- AIM OF THE TASK: Give again, word for word, each line below starting at the one that contains "filhas, Billie e" and ending at the one that contains "まず、平日の朝夕ラッシュ時の所要時間や乗換え回数を、経".

- GIVEN ENTRIES:
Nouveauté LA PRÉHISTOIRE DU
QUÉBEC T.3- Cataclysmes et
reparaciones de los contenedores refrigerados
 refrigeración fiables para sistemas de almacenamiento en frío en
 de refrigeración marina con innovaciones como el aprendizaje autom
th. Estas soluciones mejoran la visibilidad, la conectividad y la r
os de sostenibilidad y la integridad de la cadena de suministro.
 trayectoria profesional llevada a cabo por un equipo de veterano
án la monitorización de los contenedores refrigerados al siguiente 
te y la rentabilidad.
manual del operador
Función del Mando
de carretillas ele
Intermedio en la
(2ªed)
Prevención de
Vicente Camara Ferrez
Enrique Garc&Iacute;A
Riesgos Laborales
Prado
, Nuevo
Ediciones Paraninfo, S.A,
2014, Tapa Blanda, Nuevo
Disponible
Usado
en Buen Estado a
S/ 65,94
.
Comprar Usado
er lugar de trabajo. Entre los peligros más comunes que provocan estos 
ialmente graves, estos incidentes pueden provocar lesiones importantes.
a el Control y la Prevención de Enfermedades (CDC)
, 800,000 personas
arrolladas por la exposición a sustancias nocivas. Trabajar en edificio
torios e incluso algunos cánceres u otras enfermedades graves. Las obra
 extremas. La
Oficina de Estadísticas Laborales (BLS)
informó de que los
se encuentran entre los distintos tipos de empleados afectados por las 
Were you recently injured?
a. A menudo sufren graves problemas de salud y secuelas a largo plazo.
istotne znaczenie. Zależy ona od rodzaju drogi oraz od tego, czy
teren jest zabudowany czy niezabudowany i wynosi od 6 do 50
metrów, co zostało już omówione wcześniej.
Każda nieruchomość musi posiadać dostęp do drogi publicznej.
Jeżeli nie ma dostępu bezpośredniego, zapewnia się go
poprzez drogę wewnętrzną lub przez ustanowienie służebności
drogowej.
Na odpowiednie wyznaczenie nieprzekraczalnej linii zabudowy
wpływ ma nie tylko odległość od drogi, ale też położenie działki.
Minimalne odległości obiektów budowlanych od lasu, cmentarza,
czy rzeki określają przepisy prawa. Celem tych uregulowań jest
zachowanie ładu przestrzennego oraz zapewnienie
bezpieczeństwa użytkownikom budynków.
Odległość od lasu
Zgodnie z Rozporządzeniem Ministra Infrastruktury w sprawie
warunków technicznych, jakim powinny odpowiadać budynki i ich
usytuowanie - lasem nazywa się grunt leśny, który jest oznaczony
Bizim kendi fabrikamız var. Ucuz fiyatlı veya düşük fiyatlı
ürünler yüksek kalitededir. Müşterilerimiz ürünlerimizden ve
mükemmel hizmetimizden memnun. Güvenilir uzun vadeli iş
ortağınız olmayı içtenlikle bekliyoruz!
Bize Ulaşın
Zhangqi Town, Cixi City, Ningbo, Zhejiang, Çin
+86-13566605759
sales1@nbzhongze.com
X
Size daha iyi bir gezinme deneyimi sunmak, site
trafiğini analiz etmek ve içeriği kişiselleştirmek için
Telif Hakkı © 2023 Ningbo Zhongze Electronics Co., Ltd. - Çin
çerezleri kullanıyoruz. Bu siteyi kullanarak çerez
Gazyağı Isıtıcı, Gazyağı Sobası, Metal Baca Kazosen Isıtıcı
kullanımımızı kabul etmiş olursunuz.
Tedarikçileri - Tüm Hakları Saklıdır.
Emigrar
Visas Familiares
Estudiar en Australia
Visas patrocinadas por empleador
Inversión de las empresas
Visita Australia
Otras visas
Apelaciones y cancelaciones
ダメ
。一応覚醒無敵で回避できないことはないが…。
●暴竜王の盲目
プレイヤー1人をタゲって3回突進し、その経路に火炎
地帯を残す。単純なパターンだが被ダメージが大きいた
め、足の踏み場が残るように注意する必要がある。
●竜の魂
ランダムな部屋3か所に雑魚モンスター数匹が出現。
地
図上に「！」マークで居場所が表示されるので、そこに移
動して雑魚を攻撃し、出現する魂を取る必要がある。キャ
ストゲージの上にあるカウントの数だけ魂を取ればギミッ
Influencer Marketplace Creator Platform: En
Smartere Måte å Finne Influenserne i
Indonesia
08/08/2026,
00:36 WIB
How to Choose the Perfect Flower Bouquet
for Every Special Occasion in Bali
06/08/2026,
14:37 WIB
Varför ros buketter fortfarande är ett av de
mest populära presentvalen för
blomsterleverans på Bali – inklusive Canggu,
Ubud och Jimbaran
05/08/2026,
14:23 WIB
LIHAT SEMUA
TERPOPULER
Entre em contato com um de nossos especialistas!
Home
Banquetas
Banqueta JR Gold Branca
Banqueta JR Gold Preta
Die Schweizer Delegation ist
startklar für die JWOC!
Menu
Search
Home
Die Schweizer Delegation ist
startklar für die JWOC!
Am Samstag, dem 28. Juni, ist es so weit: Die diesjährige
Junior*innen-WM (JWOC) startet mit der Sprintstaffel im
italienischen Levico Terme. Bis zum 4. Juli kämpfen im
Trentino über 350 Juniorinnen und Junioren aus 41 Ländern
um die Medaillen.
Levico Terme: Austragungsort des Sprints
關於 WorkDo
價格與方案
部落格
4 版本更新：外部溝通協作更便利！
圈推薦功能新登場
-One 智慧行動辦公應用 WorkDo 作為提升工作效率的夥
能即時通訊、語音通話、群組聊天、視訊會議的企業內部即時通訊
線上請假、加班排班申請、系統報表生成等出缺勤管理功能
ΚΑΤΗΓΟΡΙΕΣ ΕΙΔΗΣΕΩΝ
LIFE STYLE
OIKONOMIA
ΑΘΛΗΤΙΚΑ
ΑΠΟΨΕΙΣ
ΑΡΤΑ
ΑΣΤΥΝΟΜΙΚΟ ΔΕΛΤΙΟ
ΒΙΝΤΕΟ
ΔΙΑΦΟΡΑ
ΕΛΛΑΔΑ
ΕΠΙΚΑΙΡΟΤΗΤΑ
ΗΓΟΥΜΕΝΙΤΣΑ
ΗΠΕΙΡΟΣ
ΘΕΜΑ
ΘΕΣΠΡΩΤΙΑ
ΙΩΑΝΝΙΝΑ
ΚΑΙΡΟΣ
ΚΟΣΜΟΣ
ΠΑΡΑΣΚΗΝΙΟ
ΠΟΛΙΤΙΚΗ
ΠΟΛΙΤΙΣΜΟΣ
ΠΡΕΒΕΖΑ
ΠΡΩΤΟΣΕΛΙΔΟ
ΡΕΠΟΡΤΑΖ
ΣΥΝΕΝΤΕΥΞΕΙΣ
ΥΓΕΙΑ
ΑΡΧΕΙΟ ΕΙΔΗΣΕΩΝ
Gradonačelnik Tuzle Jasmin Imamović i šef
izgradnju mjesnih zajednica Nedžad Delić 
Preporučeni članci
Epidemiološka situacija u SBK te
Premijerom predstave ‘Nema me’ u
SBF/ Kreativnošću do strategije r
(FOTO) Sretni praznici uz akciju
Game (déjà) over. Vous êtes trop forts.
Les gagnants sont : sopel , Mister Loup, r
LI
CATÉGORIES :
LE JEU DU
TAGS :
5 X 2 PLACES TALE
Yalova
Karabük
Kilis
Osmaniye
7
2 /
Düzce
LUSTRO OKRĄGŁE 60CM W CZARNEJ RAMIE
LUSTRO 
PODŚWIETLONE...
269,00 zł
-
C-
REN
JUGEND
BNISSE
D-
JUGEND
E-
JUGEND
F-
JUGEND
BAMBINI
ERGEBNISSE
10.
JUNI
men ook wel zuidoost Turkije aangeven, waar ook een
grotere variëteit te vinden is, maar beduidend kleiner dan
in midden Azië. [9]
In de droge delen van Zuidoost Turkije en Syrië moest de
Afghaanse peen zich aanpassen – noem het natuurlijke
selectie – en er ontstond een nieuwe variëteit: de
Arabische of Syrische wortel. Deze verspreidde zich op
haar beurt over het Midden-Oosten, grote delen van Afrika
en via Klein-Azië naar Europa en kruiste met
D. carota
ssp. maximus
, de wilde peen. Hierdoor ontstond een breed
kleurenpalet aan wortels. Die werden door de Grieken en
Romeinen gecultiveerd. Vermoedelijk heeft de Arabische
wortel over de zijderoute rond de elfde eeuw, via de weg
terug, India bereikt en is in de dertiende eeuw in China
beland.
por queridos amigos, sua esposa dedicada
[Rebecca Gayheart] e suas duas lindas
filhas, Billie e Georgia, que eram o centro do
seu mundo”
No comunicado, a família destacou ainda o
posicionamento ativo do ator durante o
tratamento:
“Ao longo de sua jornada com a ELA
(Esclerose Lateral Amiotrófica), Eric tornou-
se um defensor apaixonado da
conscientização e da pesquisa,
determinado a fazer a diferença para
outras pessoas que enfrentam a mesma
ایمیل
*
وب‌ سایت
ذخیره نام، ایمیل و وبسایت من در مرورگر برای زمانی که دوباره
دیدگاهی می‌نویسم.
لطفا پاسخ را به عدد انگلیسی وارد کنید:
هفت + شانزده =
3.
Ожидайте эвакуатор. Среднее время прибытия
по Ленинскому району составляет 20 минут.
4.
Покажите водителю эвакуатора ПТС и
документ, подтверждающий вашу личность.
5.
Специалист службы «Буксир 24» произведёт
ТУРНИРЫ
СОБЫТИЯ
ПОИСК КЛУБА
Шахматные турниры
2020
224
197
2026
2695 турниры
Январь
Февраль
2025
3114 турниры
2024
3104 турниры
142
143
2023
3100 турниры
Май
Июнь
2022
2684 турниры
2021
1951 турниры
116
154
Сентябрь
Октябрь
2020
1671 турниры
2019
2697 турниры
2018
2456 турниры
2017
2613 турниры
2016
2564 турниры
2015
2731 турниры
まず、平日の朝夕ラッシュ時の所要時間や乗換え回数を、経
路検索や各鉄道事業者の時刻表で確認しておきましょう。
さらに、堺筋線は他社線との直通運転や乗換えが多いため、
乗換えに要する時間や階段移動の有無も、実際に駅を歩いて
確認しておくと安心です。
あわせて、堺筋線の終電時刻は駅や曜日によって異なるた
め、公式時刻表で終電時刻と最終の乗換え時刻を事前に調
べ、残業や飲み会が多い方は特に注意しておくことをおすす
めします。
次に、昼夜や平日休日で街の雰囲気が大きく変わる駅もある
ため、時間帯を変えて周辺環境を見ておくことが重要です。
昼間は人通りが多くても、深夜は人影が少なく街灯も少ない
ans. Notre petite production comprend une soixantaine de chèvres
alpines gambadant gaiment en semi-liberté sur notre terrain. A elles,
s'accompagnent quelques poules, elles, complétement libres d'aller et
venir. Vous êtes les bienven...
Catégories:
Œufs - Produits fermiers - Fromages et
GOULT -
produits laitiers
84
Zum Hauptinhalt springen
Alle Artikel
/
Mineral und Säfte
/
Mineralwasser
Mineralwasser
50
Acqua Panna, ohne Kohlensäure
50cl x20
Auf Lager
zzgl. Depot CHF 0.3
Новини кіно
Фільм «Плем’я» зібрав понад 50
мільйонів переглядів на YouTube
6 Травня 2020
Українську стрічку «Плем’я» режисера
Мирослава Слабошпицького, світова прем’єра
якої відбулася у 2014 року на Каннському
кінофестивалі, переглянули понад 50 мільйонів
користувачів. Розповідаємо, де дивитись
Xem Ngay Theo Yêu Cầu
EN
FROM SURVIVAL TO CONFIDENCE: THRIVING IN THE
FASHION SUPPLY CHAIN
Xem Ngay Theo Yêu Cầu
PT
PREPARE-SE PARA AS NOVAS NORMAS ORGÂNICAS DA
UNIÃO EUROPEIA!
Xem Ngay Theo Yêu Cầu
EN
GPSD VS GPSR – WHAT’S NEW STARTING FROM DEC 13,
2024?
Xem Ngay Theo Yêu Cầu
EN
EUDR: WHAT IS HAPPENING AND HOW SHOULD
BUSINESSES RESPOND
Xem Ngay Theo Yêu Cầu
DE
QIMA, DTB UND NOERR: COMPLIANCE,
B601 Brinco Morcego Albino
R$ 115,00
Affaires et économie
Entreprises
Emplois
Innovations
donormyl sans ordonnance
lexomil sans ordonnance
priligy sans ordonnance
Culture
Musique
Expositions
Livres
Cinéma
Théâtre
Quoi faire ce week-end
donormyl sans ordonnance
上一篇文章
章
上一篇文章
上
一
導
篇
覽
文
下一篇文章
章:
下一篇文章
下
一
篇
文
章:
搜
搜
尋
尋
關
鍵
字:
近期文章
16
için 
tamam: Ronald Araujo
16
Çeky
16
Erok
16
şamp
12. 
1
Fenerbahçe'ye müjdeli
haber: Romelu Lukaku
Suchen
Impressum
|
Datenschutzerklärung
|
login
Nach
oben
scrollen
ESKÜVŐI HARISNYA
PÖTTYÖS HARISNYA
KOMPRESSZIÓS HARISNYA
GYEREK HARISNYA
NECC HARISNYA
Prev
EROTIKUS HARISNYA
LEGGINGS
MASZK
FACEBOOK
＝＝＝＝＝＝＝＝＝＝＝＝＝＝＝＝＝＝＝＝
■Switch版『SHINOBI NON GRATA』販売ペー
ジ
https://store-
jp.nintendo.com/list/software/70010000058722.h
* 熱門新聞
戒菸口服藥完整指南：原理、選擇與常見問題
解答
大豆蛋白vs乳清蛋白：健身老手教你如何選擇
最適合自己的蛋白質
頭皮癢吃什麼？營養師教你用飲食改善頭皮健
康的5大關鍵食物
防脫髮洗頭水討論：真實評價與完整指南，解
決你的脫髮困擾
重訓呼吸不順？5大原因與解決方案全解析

- THE COMPLETED TASK:
filhas, Billie e Georgia, que eram o centro do
seu mundo”
No comunicado, a família destacou ainda o
posicionamento ativo do ator durante o
tratamento:
“Ao longo de sua jornada com a ELA
(Esclerose Lateral Amiotrófica), Eric tornou-
se um defensor apaixonado da
conscientização e da pesquisa,
determinado a fazer a diferença para
outras pessoas que enfrentam a mesma
ایمیل
*
وب‌ سایت
ذخیره نام، ایمیل و وبسایت من در مرورگر برای زمانی که دوباره
دیدگاهی می‌نویسم.
لطفا پاسخ را به عدد انگلیسی وارد کنید:
هفت + شانزده =
3.
Ожидайте эвакуатор. Среднее время прибытия
по Ленинскому району составляет 20 минут.
4.
Покажите водителю эвакуатора ПТС и
документ, подтверждающий вашу личность.
5.
Специалист службы «Буксир 24» произведёт
ТУРНИРЫ
СОБЫТИЯ
ПОИСК КЛУБА
Шахматные турниры
2020
224
197
2026
2695 турниры
Январь
Февраль
2025
3114 турниры
2024
3104 турниры
142
143
2023
3100 турниры
Май
Июнь
2022
2684 турниры
2021
1951 турниры
116
154
Сентябрь
Октябрь
2020
1671 турниры
2019
2697 турниры
2018
2456 турниры
2017
2613 турниры
2016
2564 турниры
2015
2731 турниры
まず、平日の朝夕ラッシュ時の所要時間や乗換え回数を、経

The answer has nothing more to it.